Step 5. Testing Hypothesis

Have you selected your final product hypothesis? Then let's put it to the test! It’s important for testing results to be as informative as possible. What’s more, the testing process is a continuous process that helps you learn more about your product and assumptions. Naturally, the most difficult part here is to decide which experiments to run.


Remember, that you do not need to resort to software development, especially if you are running a start-up company and do not have resources to waste. Instead, you could use existing marketing tools to help you gather the required data.

Landing Page Testing

One of the popular ways to test hypotheses used by product managers around the world is creating a separate landing page for each experiment. Choose your target audience, and assign a distinct pain point to it. The more options you have, the better. But remember that there should be only one pain point assigned to each target - this will make debunking your testing results a lot easier.
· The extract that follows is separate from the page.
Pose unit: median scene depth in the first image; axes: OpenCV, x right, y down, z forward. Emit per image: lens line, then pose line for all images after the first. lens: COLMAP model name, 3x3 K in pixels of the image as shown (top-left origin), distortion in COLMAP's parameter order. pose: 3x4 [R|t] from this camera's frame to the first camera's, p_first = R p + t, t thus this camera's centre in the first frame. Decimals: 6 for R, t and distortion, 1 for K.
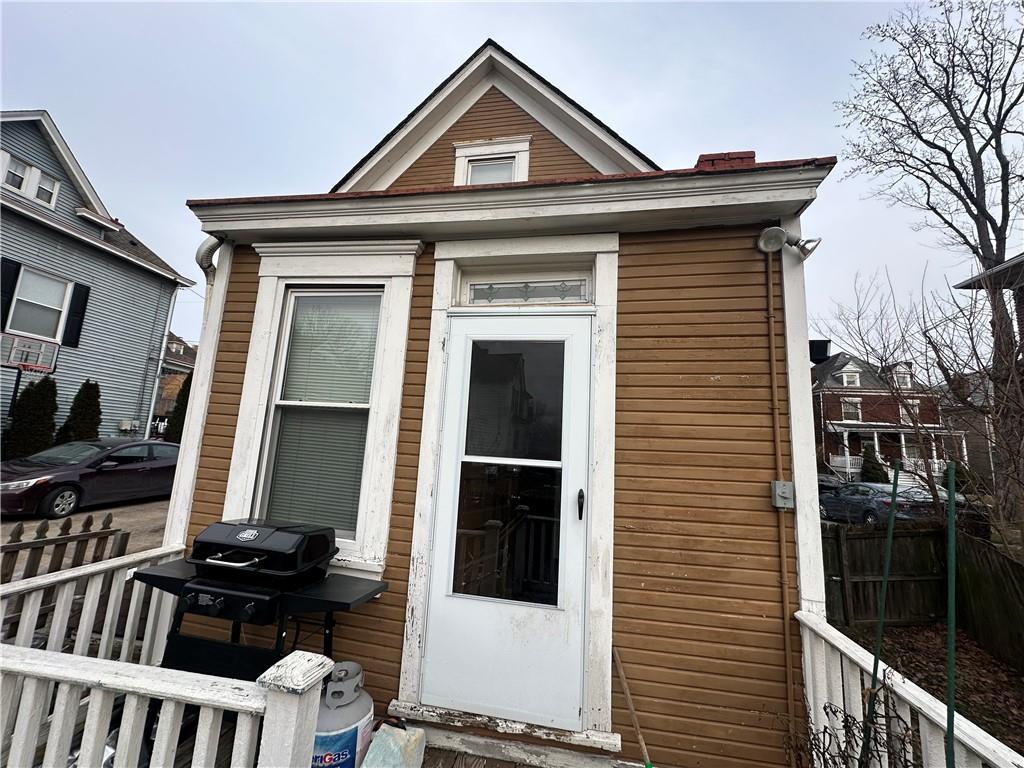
lens RADIAL K [[402.6, 0, 512.0], [0, 402.6, 384.0], [0, 0, 1]] dist [-0.001770, -0.000415]
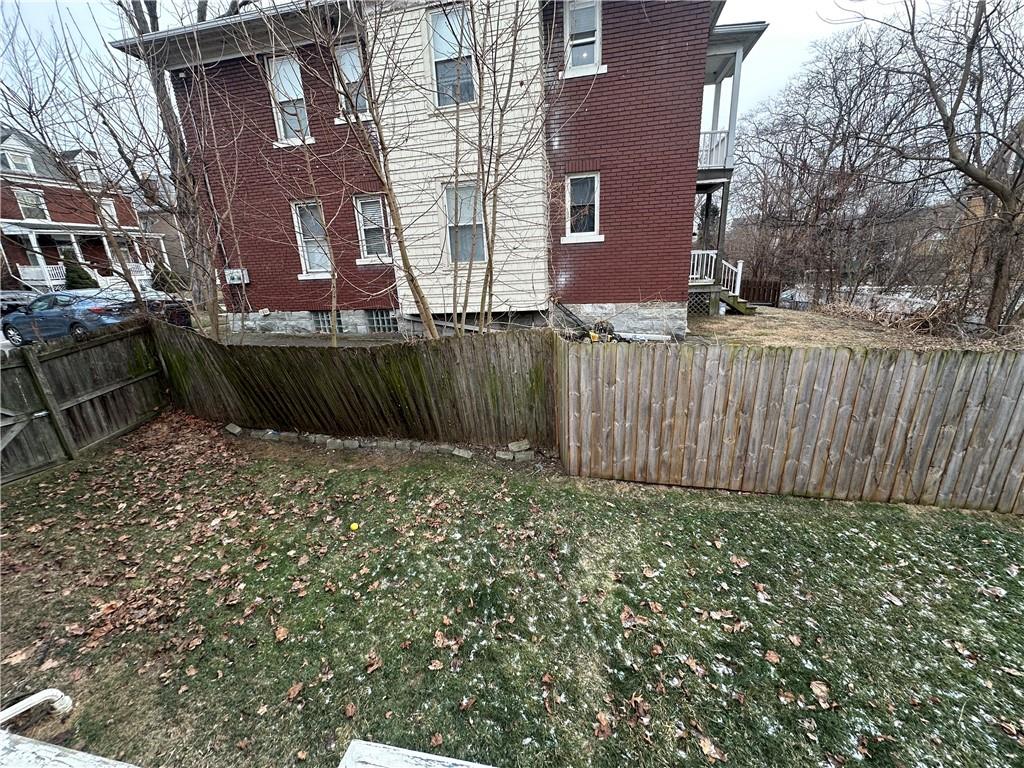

Create a landing page and a marketing campaign to fit each pain point. The landing page has to include a distinct design, pricing, and offer. You can change your variables depending on what you want to test. Place an opt-in form at the bottom of your landing page so that your target customers do not feel obligated to use your product or do not think that you want to obligate them.


Instead, your goal is to collect honest feedback. You could also place a mini questionnaire inside your opt-in. Allocate the same budget to all the landing pages (hypotheses) you want to test. Compare the results using the same marketing funnel for all product hypotheses.

A/B Testing

Also known as split testing, A/B tests are a popular tool used by product managers and marketers to test all kinds of hypotheses. The point of the A/B test is to create two or more versions of the hypotheses, collect information about how users react to them, and choose the best option.


For instance, if you want to implement free delivery for a specific category of products, you could test your hypothesis on whether it is better to choose the “beauty” or “clothing” category for the free shipping experiment via an A/B test.

CustDev Interviews

Last but definitely not least, simply ask your users what they want. CustDev interviews are a timeless way to strengthen your hypothesis test and a perfect step to start with. Yet, the instrument does not validate hypotheses quantitatively, if you find common patterns after 10+ interviews, you can further test it with quantitative methods, specify test details, or switch to another hypothesis without wasting time.


CustDev is an in-depth interview with your clients, conducted online or in person in order to acquire as much feedback as possible. These kinds of interviews require a lot of effort to prepare but it is still an excellent way to quickly learn about your product assumptions.

Conclusion Time to Take Action

Now that you have finished testing your hypothesis, it is time to evaluate the data. But before you do that, I recommend answering the following questions:


  • How well was the test executed?
  • Is my data clean and up-to-date?
  • Do I need more time to continue the experiment?


If you are not sure whether your test was successful, here is something you can keep in mind in order to validate your product hypothesis in the right way:


  1. Take maximum precautions when gathering data. Create analytical dashboards, receive consent from your clients to record interviews, and write down notes.


  2. Do not waste too much time on one experiment. You are likely to conduct a couple of experiments to test one hypothesis, but if your experiments are constantly not working out, then maybe you’d better change your hypothesis to get clearer results. Do not waste your time for too long.


  3. Choose the right target audience. The right audience is the foundation of your test, therefore, you must be specific about who you want to test your product on and avoid biases and/or irrelevant testing “just to validate your hypothesis” at all costs.